# Work to complete
Copy out every line of the listing in which "pixels" appears.

***** Data supplied

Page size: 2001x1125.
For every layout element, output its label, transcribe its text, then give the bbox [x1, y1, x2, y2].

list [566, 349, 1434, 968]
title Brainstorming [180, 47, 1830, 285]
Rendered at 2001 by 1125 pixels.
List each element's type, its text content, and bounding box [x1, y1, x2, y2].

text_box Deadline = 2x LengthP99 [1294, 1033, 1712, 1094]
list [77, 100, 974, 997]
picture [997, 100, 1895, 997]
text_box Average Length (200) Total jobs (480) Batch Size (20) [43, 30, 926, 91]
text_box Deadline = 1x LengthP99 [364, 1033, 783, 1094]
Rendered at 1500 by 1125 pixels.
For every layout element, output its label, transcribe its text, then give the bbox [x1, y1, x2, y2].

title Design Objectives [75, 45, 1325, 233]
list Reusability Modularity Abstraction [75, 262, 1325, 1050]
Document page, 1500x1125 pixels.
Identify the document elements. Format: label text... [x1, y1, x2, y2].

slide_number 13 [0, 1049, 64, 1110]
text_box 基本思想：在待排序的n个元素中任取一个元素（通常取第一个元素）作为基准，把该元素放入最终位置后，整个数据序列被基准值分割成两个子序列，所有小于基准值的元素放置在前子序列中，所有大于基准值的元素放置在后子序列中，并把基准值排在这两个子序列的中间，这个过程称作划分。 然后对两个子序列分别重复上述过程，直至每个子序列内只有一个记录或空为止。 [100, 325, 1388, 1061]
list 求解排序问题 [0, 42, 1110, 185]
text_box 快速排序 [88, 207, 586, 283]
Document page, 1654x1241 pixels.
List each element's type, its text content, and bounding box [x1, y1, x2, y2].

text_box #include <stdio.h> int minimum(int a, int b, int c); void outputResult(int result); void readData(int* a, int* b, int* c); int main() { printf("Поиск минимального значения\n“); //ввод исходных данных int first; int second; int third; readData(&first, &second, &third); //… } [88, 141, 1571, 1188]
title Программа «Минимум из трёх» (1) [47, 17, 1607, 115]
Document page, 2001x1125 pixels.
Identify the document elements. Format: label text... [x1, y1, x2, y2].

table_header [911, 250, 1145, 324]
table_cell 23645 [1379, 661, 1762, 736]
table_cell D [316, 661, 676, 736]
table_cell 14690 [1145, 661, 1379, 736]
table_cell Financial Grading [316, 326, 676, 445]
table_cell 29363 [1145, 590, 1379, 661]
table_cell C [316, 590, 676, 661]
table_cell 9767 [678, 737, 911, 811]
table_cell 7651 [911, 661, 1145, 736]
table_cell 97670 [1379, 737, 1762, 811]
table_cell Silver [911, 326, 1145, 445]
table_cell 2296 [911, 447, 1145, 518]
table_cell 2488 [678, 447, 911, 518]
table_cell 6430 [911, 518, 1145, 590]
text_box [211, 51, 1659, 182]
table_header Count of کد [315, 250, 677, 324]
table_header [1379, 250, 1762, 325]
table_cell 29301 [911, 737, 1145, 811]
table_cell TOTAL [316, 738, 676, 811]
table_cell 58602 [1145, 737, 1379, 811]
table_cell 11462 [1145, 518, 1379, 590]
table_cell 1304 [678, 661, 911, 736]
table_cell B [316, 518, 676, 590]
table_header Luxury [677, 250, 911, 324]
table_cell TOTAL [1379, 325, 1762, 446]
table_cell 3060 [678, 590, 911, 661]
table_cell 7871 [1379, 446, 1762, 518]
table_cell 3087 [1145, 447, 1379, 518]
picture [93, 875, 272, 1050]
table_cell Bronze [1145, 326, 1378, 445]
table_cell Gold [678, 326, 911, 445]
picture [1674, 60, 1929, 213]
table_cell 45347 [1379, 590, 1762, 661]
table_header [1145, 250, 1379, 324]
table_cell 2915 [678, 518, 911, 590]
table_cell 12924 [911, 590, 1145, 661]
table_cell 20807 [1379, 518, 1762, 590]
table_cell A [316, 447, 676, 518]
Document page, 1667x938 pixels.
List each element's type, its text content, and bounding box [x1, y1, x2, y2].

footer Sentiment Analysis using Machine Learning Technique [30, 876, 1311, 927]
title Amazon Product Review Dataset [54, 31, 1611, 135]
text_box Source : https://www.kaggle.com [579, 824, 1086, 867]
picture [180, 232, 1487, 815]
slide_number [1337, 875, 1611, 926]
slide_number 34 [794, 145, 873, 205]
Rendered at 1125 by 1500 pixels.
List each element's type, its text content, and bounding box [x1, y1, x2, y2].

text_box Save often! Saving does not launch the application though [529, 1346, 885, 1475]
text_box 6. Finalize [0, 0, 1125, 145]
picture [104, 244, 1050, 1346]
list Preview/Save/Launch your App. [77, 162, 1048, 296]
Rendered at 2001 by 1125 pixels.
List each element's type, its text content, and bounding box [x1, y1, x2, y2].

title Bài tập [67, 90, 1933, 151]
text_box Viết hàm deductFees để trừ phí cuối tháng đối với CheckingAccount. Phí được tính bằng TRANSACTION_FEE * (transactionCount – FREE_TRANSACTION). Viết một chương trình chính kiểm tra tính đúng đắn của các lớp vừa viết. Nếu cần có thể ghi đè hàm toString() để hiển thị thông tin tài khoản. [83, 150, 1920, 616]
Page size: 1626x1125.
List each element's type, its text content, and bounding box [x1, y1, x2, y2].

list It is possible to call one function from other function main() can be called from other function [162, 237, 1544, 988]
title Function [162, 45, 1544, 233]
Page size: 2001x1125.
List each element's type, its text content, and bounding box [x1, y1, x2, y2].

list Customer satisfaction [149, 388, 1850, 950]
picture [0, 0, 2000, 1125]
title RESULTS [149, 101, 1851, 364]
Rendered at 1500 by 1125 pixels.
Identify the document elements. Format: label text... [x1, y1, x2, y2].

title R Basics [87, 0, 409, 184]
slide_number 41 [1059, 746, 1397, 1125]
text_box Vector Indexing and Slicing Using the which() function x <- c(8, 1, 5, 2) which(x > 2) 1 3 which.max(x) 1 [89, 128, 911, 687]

**********

# Written response
Rendered at 2001 by 1125 pixels.
Rendered at 1500 by 1125 pixels.
Document page, 1500x1125 pixels.
Document page, 1654x1241 pixels.
Document page, 2001x1125 pixels.
Document page, 1667x938 pixels.
Rendered at 1125 by 1500 pixels.
Rendered at 2001 by 1125 pixels.
Rendered at 1500 by 1125 pixels.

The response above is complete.